DOCUMENT PASSAGE:
- - - -

Excerpt From Night

Background: The narrator, Elie Wiesel, is about 12 at the start of this book and about fifteen in the excerpted passage. Night is his true and firsthand account of the horrors of the Jewish holocaust. At this point, Elie and his fellow Jews have been in the concentration camps for about three years. The German guards command them to march to another camp because the Russians are invading Germany. Any jew who falls behind is either shot or left to freeze in the German winter. The first leg of the journey they cover forty-two miles nonstop plus another hour of marching. Then, they rest and resume marching for another day nonstop. Finally, they reach the concentration camp at Gleiwitz. Exhausted, they collapse in the barracks, and here the excerpt begins:

Some Kapos [German soldiers] rapidly installed us in the barracks. We pushed and jostled one another as if this were the supreme refuge, the gateway to life. We walked over pain-racked bodies. We trod on wounded faces. No cries. A few groans. My father and I were ourselves thrown to the ground by this rolling tide. Beneath our feet someone let out a rattling cry:
"You're crushing me . . . mercy!"

A voice that was not unknown to me.

"You're crushing me . . . mercy! mercy!

The same faint voice, the same rattle, heard somewhere before. That voice had spoken to me one day. Where? When? Years ago? No, it could only have been at the camp.

"Mercy!"

I felt that I was crushing him. I was stopping his breath. I wanted to get up. I struggled to disengage myself, so that he could breath. But I was crushed myself beneath the weight of other bodies. I could hardly breathe. I dug my nails into unknown faces. I was biting all round me, in order to get air. No one cried out.

Suddenly I remembered. Juliek! The boy from Warsaw who played the violin in the band at Buna . . .

"Juliek, is it you?"

"Eliezer . . . the twenty-five strokes of the whip. Yes . . . I remember."

He was silent. A long moment elapsed.

"Juliek! Can you hear me, Juliek?"

"Yes . . .," he said, in a feeble voice. "What do you want?"

He was not dead.

"How do you feel, Juliek?" I asked, less to know the answer than to hear that he could speak, that he was alive.

"All right, Eliezer . . . I'm getting on all right . . . hardly any air . . . worn out. My feet are swollen. It's good to rest, but the violin . . ."

I thought he had gone out of his mind. What use was the violin here?

"What, your violin?"

He gasped.

"I'm afraid . . . I'm afraid . . . that they'll break my violin . . . I've brought it with me.

I could not answer him. Someone was lying full length on top of me, covering my face. I was unable to breathe, through either mouth or nose. Sweat beaded my brow, ran down my spine. This was the end--the end of the road. A silent death, suffocation. No way of crying out, of calling for help.

I tried to get rid of my invisible assassin. My whole will to live was centered in my nails. I scratched. I battled for a mouthful of air. I tore at decaying flesh which did not respond. I could not free myself from this mass weighing down my chest. Was it a dead man I was struggling against? Who knows?

- - - -

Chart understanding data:

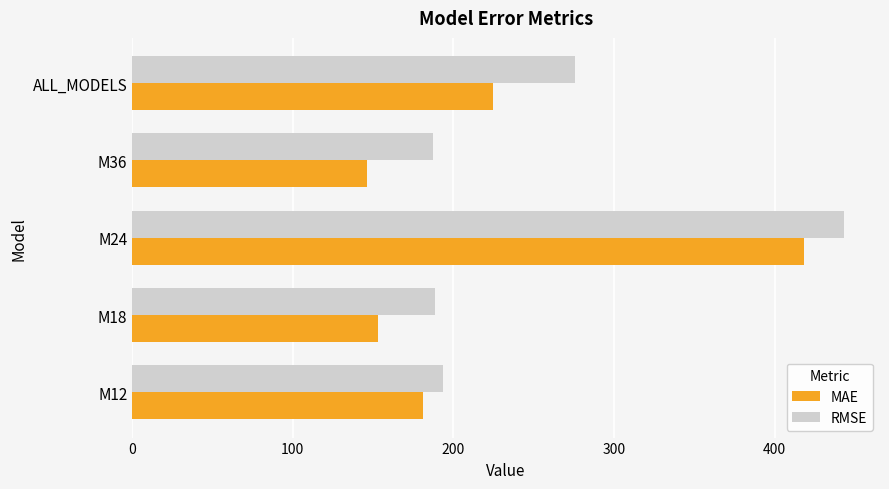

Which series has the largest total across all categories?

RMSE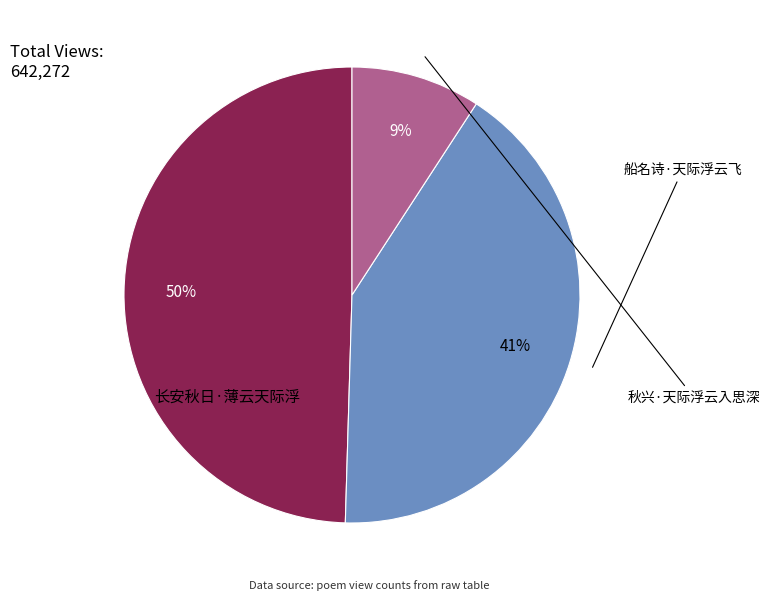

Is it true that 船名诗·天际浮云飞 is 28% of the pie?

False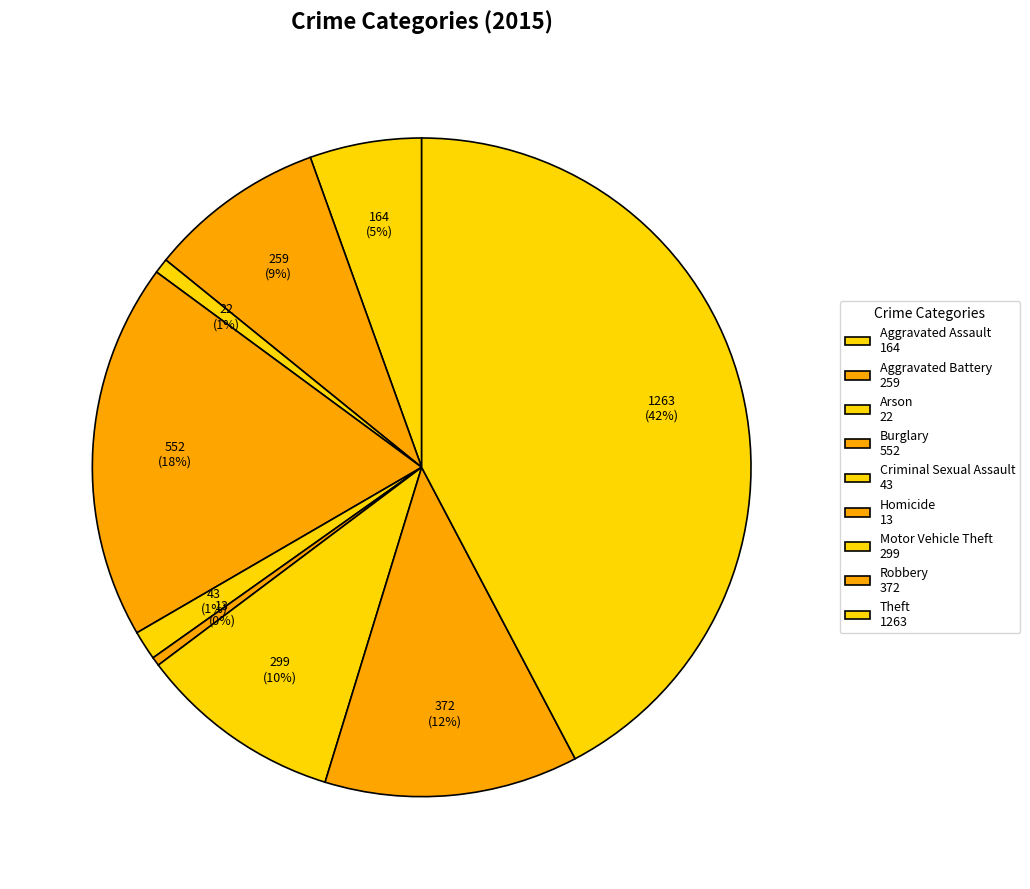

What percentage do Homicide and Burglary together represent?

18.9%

- - - -

EXERCISE REQUIREMENTS: Carry on the excerpt from Night, which appears above the lines, starting right after its final sentence, "Who knows?"

TASK RESPONSE:
I shall never know. All I can say is that I won. I succeeded in digging a hole through this wall of dying people, a little hole through which I could drink in a small quantity of air.

"Father, how are you?" I asked, as soon as I could utter a word.

I knew he could not be far from me.

"Well!" answered a distant voice, which seemed to come from another world. I tried to sleep.

He tried to sleep. Was he right or wrong? Could one sleep here? Was it not dangerous to allow your vigilance to fail, even for a moment, when at any minute death could pounce upon you?

I was thinking of this when I heard the sound of a violin. The sound of a violin, in this dark shed, where the dead were heaped on the living. What madman could be playing the violin here, at the brink of his own grave? Or was it really an hallucination?

It must have been Juliek.

He played a fragment from Beethoven's concerto. I had never heard sounds so pure. In such a silence.

How had he managed to free himself? To draw his body from under mine without my being aware of it?

It was pitch dark. I could hear only the violin, and it was as though Juliek's soul were the bow. He was playing his life. The whole of his life was gliding on the strings--his lost hopes, his charred past, his extinguished future. He played as he would never play again.

I shall never forget Juliek. How could I forget that concert, given to an audience of dying and dead men! To this day, whenever I hear Beethoven played my eyes close and out of the dark rises the sad, pale face of my Polish friend, as he said farewell on his violin to an audience of dying men.

I do not know for how long he played. I was overcome by sleep. When I awoke, in the daylight, I could see Juliek, opposite me, slumped over, dead. Near him lay his violin, smashed trampled, a strange overwhelming little corpse.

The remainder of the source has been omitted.